8. Practical Takeaways for Listeners [21:03-21:46]
- QI as Translational Bridge:
- Local QI projects can quickly implement policy changes and tailor interventions to specific practice environments.
- Stakeholder Inclusion:
- Engage all clinic roles for better design and buy-in.
- Equity Consideration:
- Interventions must avoid worsening existing disparities as technology and policy evolve.
Closing Quote:
"Quality improvement projects can really bridge the translational gap between clinical research and healthcare delivery. This kind of work can help implement policy changes rapidly..." — Dr. Flint [21:03]
Notable Quotes & Memorable Moments
- “Our interventions were designed to build upon each other and avoid losing momentum with this cultural change within the clinic.” — Dr. Flint [16:59]
- “Having that document available can speed up data download and sharing.” — Dr. Flint [17:37]
- “All of our documents were written at a 6th grade reading level and we translated all of the patient facing documents into the top five languages...” — Dr.
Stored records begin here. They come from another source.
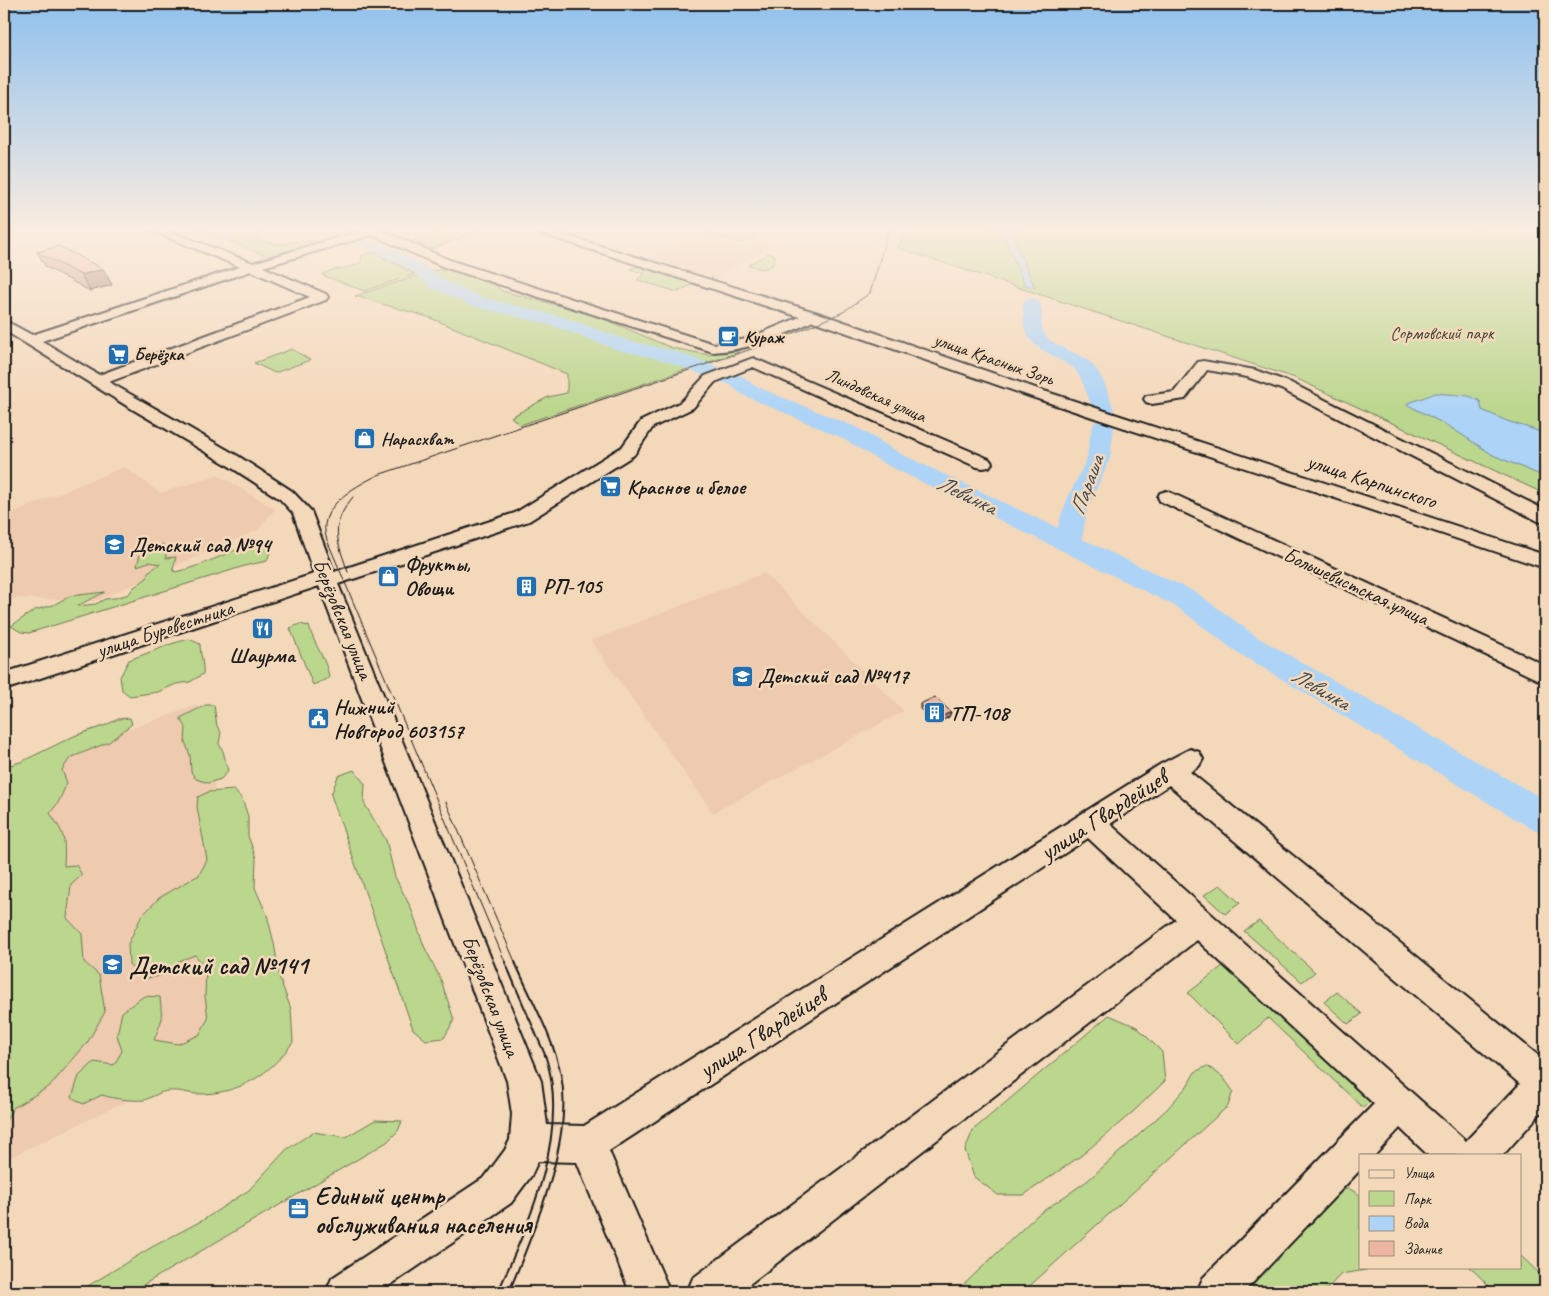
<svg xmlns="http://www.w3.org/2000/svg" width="1549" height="1296" font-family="Caveat,sans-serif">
  <rect width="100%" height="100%" fill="#f4d8ba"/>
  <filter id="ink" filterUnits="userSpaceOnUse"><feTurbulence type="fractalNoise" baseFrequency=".02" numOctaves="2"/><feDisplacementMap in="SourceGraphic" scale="10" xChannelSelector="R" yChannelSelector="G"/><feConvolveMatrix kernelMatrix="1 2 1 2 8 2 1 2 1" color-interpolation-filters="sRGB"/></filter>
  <g filter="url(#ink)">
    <!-- built -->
    <path fill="#eecaaf" d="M837,229H884L881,242Z
      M703,237L745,247L762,239L778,243L714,278L645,259L690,239Z
      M124,467L160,493L218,475L275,509L258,530L95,601L17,598L4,602V516Z
      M764,573L904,711L713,813L591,641Z
      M197,705L229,856L239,1047L4,1160V780L99,740Z"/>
    <!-- green -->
    <path fill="#bbd68d" stroke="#6c7954" d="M197,229H254L262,232L253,240L281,244L304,240L319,243L267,256Z
      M433,229H485L431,249L413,240L437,233Z
      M717,229H731L757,236L741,243L706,234Z
      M904,229H1545V494L1295,378L898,248Z
      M374,252L415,274L364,291L322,275C332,267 349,271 362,261L361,256Z
      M769,253L775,255L773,265L763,269L748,265Z
      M638,266L695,283L678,292L637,280L645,274L630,269Z
      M436,270H449L491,281L502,291L595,315L672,348L710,355L724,351L739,352L520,425L511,417L548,397L567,393V374L428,317L355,296Z
      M292,349L310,360L275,373L254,363Z
      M268,541L271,549L267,561L248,565L29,633L21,632L11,626L35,610L53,605L70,596L105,592L77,606L96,604L105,599L115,598L129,594L133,588L147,578L148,572L160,564L149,562L137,566L140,554L163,544L166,552V558L176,557L173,569L175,572C207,566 235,546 268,541Z
      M300,624L309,626C313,643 328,662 329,678L313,685L290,628Z
      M189,639L200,644C200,655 204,663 203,674L190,682L176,684L158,692L130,696L122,690L120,677L129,660L174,643Z
      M206,705H214L217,726L221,732L219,744L223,751L228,771L221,779L208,783L196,779L191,772L190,755L185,742L186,727L180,718Z
      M130,718L132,724L109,742L70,758L62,770L67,783L58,803L50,813C66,836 65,839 64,866L76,865L82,875L71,885L67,918L82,934L84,962L99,975L105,1012L87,1043L50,1086L13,1108L4,1124V767L23,761L74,736L106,725L118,719Z
      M354,770L365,784L364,803L386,840L395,877L411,908L424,946L441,980L454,1020L444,1038L426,1040L413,1029L331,795L338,776Z
      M234,790L242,799L248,816V836L256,858L255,888L267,915L274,943L280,979L291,1009L293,1042C270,1075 238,1095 196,1094C187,1093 178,1090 169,1091C160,1091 152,1098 144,1100C131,1101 114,1099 102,1095L83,1104L72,1097L79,1076L94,1062L114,1065L122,1051L117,1035L122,1012L144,996L160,997L162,1019L154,1040L178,1044L199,1035L208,1019L205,996L206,968L195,955L179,961L160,976L143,979L129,964L128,944L141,917L159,898L199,875L207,860L197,807L198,797L208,792Z
      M1220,885L1240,903L1225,914L1204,895Z
      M1259,921L1315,972L1302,982L1244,931Z
      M1229,961L1375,1096L1363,1108L1268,1018L1239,1044L1188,993Z
      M1337,992L1362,1014L1348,1024L1324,1002Z
      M1109,1015L1137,1027L1162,1052L1165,1081L1134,1111L1082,1155L1024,1195H998L974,1177L965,1150L973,1130Z
      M1207,1066L1223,1077L1233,1091L1228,1106L1023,1292H956L1036,1216L1087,1181L1131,1142L1168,1108L1187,1086L1195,1072Z
      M375,1120L402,1121L398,1131L387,1142L131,1292H78L152,1247L203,1220L249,1190L286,1150L313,1132L346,1137Z
      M1348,1188L1360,1195V1267H1370L1366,1270L1341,1274L1324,1292H1238L1324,1201Z
      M1520,1255L1545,1279V1292H1495L1470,1267H1520Z"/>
    <!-- water -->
    <path fill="#add4f7" stroke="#738a9f" d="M1000,229H1010L1035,288L1025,285Z
      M1436,393L1469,396L1480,401L1482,410L1507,421L1545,433V477L1493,455L1450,427L1406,404Z"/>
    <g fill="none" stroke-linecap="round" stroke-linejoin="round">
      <!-- river -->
      <path fill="#add4f7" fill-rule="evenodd" d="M358,234L406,255L425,266L444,280L484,298L563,317L630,341L675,351L744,377L755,386L858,428L901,454L1058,528C1063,503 1076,483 1086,460C1090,448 1088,433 1095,422L1103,420L1111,422L1114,427L1110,458L1087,510L1082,539L1197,593L1257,637L1545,800V833L1532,829L1235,651L1177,607L885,464L842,438L741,394L730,385L663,360L618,350L551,325L472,306L432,288L413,272L394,261L353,242L350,239L353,236Z
        M1032,298L1038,299C1045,309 1039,323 1044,333C1053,348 1078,351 1090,362C1103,374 1108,393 1114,410L1111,415L1103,416L1095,415L1082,381L1075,369L1036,346L1029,338L1024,325L1023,303L1026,299Z"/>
      <defs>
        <path id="minor" d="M148,229H164L253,263L366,229H384L383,231L452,261L714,344L747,339L800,317L527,229H545L818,313L1044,391L1545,555V568L1032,397L813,321C781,337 749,350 713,352L444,267L372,235L263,267L326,294L328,297L326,300L109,382L238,456L292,491L311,511L334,572L515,513L622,447L641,421L681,402L705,376L753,358L989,459L992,463L989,467L983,468L977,467L753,367L715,382L693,408L653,427L634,455L529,521L338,584L541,1081L547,1125L584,1126L1161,764L1190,749L1199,752L1203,759L1199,766L1190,772L1545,1061V1108L1503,1155H1428L1400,1128L1375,1155H1360V1170L1244,1292H1197L1203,1278L1374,1104L1197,940L739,1292H687L693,1278L1176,920L1088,838L609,1151L670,1292H630L577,1162L538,1161L531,1176L511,1203L380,1292H326L332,1278L485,1177L505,1150L510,1140L512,1114L507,1081L319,586L4,690V673L314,574L293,513L280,499L226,464L127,406L4,330V320L32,335L240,267ZM251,271L310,297L99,375L42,341ZM1169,785L1520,1084L1466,1141L1110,824Z
          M1203,361L1255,370L1291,383L1545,510V523L1538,521L1281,389L1247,377L1207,370L1185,399L1152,404L1146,402L1144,399L1146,396L1174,392L1198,362Z
          M1167,491L1545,665V683L1160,501L1158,497L1160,493Z"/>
      </defs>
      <!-- minor casing -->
      <use href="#minor" stroke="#1c1c1c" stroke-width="4"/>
      <!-- minor -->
      <use href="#minor" fill="#f4d8ba" fill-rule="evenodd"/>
      <!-- tram-far1 -->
      <path stroke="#1c1c1c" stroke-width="1" d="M348,572C337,540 329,526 353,497
        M446,802L516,964
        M506,964L327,540C315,508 354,487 378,475L778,340L843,312L870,293L889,229"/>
      <!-- tram -->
      <path stroke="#1c1c1c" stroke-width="2" d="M498,1292C528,1224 569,1137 547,1061C544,1050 538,1040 534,1029C524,1007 515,985 505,962
        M509,1292C533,1233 574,1140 561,1075C554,1039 530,997 515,962"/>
    </g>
    <!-- wall -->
    <path fill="#cb9c8a" stroke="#1c1c1c" d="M37,252L103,269L112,285L90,291L46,267Z
      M920,704L951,712L949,717L935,724L920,709Z"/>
    <!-- shaded-wall -->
    <path fill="#a57f71" stroke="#1c1c1c" d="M103,269L112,285L90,291L81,275Z
      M951,712L949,717L935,724L936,719Z"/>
    <!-- building -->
    <path fill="#ecb5a1" stroke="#1c1c1c" d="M59,246L103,269L81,275L37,252Z
      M935,697L951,712L936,719L920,704Z"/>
  </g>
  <!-- sky -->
  <linearGradient id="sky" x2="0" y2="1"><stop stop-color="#90c1ee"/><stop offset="0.56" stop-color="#faede0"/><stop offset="1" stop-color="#faede0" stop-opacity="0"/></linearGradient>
  <rect width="1549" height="411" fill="url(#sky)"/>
  <!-- icons -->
  <defs>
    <symbol id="cafe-square" viewBox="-11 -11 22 22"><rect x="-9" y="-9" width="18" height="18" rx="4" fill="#1f6fb2" stroke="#f4d8ba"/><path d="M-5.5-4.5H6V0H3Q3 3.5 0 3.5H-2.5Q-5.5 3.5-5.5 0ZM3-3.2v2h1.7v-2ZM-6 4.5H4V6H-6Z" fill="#fff"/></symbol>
    <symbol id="supermarket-square" viewBox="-11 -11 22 22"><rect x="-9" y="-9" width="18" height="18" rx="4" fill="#1f6fb2" stroke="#f4d8ba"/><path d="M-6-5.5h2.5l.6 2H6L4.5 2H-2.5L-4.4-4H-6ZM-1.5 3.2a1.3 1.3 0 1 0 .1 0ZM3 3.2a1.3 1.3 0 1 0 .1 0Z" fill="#fff"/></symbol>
    <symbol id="shop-square" viewBox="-11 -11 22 22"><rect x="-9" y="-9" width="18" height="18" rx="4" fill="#1f6fb2" stroke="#f4d8ba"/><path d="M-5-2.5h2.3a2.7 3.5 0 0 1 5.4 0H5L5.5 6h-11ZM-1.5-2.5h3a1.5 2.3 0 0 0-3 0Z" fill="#fff"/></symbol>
    <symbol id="school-square" viewBox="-11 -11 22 22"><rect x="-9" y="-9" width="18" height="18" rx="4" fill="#1f6fb2" stroke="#f4d8ba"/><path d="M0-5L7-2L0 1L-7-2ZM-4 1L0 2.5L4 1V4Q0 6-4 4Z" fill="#fff"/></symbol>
    <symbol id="building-square" viewBox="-11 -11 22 22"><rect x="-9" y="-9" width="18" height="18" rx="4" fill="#1f6fb2" stroke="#f4d8ba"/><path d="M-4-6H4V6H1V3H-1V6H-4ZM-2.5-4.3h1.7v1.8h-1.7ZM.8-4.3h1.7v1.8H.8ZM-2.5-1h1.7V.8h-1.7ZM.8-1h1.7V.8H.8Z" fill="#fff"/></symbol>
    <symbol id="restaurant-square" viewBox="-11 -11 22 22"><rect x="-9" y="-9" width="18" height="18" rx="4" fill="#1f6fb2" stroke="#f4d8ba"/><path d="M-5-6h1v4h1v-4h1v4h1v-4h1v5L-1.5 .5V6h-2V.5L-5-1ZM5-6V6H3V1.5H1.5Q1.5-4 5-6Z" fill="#fff"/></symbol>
    <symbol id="civic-square" viewBox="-11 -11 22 22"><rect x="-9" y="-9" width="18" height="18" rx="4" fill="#1f6fb2" stroke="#f4d8ba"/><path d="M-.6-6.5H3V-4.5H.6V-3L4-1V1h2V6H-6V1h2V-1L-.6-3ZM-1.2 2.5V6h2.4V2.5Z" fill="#fff"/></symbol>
    <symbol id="office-square" viewBox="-11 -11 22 22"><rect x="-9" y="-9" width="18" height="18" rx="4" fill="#1f6fb2" stroke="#f4d8ba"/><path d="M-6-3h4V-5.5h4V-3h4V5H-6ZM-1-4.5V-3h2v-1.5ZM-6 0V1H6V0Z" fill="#fff"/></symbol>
  </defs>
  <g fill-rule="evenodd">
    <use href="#cafe-square" x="716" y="324" width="25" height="25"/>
    <use href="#supermarket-square" x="106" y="342" width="25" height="25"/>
    <use href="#shop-square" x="352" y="426" width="25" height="25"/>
    <use href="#supermarket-square" x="598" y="474" width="25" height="25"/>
    <use href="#school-square" x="102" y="532" width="25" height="25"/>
    <use href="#shop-square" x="376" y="564" width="25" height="25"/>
    <use href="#building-square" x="514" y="574" width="25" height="25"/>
    <use href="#restaurant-square" x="250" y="616" width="25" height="25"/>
    <use href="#school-square" x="730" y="664" width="25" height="25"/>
    <use href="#building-square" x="922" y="700" width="25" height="25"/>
    <use href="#civic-square" x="306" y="706" width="25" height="25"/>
    <use href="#school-square" x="100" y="952" width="25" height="25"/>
    <use href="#office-square" x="286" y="1196" width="25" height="25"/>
  </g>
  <g text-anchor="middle" stroke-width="5" stroke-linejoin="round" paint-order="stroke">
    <!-- far-park labels -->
    <g font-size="18" fill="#444a38" stroke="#f4d8ba">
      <text x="1442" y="339">Сормовский парк</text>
    </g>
    <!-- far-poi labels -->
    <g font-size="18" font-weight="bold" fill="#1c1c1c" stroke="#f4d8ba" text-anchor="start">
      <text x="744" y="343">Кураж</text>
      <text x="134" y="360">Берёзка</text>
      <text x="381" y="445">Нарасхват</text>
    </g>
    <!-- far-street labels -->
    <g font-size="18" fill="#1c1c1c" stroke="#f4d8ba">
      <text transform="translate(994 359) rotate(19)" y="6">улица Красных Зорь</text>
      <text transform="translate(876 395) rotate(24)" y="6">Линдовская улица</text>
    </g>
    <!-- street labels -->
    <g font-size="21" fill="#1c1c1c" stroke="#f4d8ba">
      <text transform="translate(1372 481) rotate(18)" y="7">улица Карпинского</text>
      <text transform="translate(1356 586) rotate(25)" y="7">Большевистская улица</text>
      <text transform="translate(343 619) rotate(68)" y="7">Берёзовская улица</text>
      <text transform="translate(165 629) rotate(-18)" y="7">улица Буревестника</text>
      <text transform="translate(491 996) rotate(69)" y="7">Берёзовская улица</text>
    </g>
    <!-- poi labels -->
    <g font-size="21" font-weight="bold" fill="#1c1c1c" stroke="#f4d8ba" text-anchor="start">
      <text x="627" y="494">Красное и белое</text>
      <text x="130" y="552">Детский сад №94</text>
      <text x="405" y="571">Фрукты,<tspan x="405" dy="24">Овощи</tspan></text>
      <text x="543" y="593">РП-105</text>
      <text x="262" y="662" text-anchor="middle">Шаурма</text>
      <text x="758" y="683">Детский сад №417</text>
      <text x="334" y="714">Нижний<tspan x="334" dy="24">Новгород 603157</tspan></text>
      <text x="950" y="720">ТП-108</text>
    </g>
    <!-- water labels -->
    <g font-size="22" font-style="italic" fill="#404a53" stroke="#f4d8ba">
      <text transform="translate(1086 485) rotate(-70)" y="8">Параша</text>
      <text transform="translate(967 494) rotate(26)" y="8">Левинка</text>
      <text transform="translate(1321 688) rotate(30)" y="8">Левинка</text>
    </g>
    <!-- near-street labels -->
    <g font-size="25" fill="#1c1c1c" stroke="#f4d8ba">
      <text transform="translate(1103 814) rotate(-33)" y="9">улица Гвардейцев</text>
      <text transform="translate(762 1032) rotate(-33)" y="9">улица Гвардейцев</text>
    </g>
    <!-- near-poi labels -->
    <g font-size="25" font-weight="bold" fill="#1c1c1c" stroke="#f4d8ba" text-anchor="start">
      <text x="129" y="974">Детский сад №141</text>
      <text x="315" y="1204">Единый центр<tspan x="315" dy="29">обслуживания населения</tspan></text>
    </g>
  </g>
  <!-- margin -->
  <rect width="1549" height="1296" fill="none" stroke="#f4d8ba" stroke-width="20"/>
  <rect x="10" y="10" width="1529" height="1276" fill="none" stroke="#1c1c1c" stroke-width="2" filter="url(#ink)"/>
  <!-- legend -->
  <rect x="1359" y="1154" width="162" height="115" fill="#f4d8ba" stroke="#9e8d7b"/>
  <rect x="1369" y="1170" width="25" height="8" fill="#f4d8ba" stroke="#9e8d7b"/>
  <text x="1404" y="1178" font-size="15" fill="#1c1c1c">Улица</text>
  <rect x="1369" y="1191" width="25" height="15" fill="#bbd68d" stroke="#9e8d7b"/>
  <text x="1404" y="1204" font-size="15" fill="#1c1c1c">Парк</text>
  <rect x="1369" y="1216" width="25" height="15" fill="#add4f7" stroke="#9e8d7b"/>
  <text x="1404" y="1228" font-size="15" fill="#1c1c1c">Вода</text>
  <rect x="1369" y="1241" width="25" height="15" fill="#ecb5a1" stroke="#9e8d7b"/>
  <text x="1404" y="1254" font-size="15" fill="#1c1c1c">Здание</text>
</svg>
Flint [20:15]
Timeline of Important Segments
| Timestamp | Segment/Topic | |-----------|----------------------------------------------------------------------| | 01:29 | Clinic structure and QI planning | | 04:43 | Site selection and project focus | | 05:10 | Patient selection and evolving Medicare policy | | 08:02 | Provider engagement and response to interventions | | 11:19 | Discussion of baseline CGM utilization | | 13:21 | Overview of five interventions | | 16:43 | Assessment of intervention effectiveness and sustainability | | 18:48 | Sociodemographic differences and translation efforts | | 21:03 | Closing QI lessons and final take-home messages |
Summary for Clinicians and Listeners
This episode offers a practical case study on successfully expanding CGM access to an under-reached population—Medicare patients with type 2 diabetes—by aligning clinic workflow, targeted education, patient empowerment, and up-to-date resources. The methodology and insights shared by Dr. Flint are broadly applicable to similar specialty or primary care settings. Sustained results depended on durable educational tools and consistent, multi-level engagement, all implemented through an equity-focused lens.
Listeners, especially those in diabetes or chronic care management, will gain both a blueprint for system redesign and critical reminders on the importance of stakeholder and patient-centered approaches in quality improvement.